NYACS Welcomes Cuomo's Tobacco Force
Association to offer assistance in striking down black market tobacco trade
On Monday, New York Governor Andrew M. Cuomo announced the formation of a Cigarette Strike Force to stamp out the rampant black market tobacco trade, telling would-be traffickers that "they will be caught and they will be brought to justice." (Read the full story here)
With the Washington-based Tax Foundation recently releasing a report that suggests some 56.9% of New York's cigarettes came from illicit trade in 2012, it's no surprise that the state's retailers are applauding this crack down: Jim Calvin, president of the New York Association of Convenience Stores (NYACS), told Tobacco E-News "welcomes Governor Cuomo's announcement."

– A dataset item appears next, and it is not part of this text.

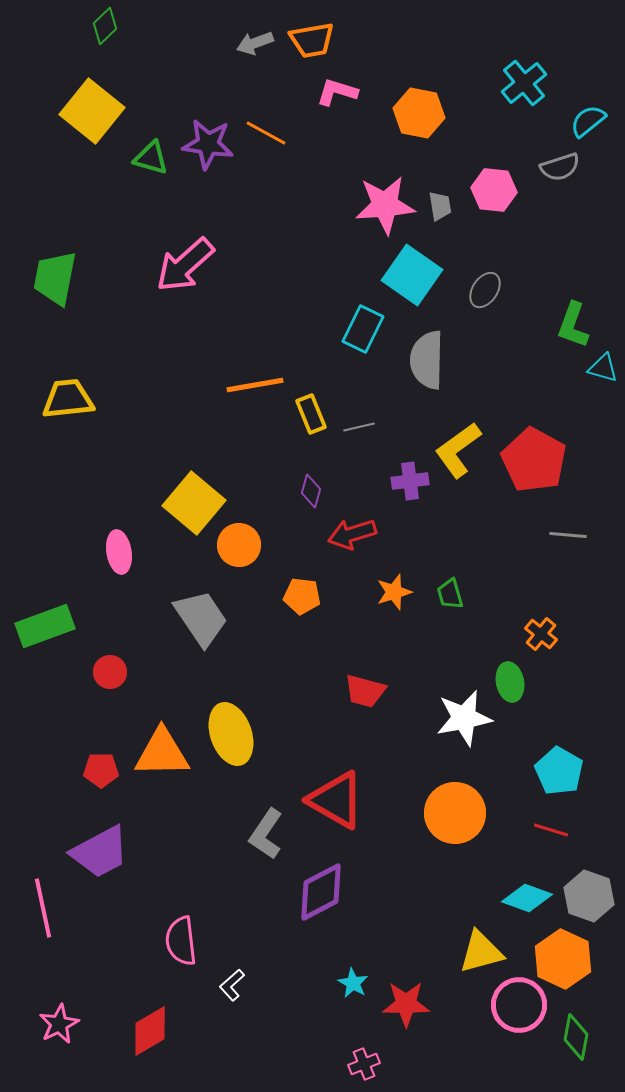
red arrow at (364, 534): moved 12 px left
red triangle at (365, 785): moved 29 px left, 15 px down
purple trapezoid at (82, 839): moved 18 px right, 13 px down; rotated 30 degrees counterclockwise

The Strike Force will rely on its members--which include a number of state, local and federal agencies--to combine resources to track down black market trade. Besides supporting this move, Calvin said that NYACS would love to offer its own resources.
"With tobacco retail and supplier members from Montauk to Massena to Niagara Falls, NYACS is well positioned to serve as extra eyes and ears to augment professional information gathering undertaken by the participating agencies," he said.
Further demonstrating the state's commitment to combatting the cigarette black market, Attorney General Eric Schneiderman's office filed a $70 million lawsuit against Federal Express Corp. for shipping some 80 million illegal cigarettes to consumers in New York, joining a December complaint filed by New York City. The lawsuit alleges that FedEx made approximately 33,000 shipments of illegal cigarettes into New York between 2006 and 2012, costing the state $10 million in lost tax revenue – feasibly costing New York retailers even more in lost sales.
"Whether cigarette tax evasion is occurring on a street corner, inside a retail store, out of the back of a truck, or in a remote warehouse, we want it stopped," said Calvin. "It's draining hundreds of millions of dollars in business away from licensed, law-abiding wholesalers and retailers; it's depriving taxpayers of untold millions in tax revenue to fund vital public services; and it's defeating public health policies designed to curb tobacco use."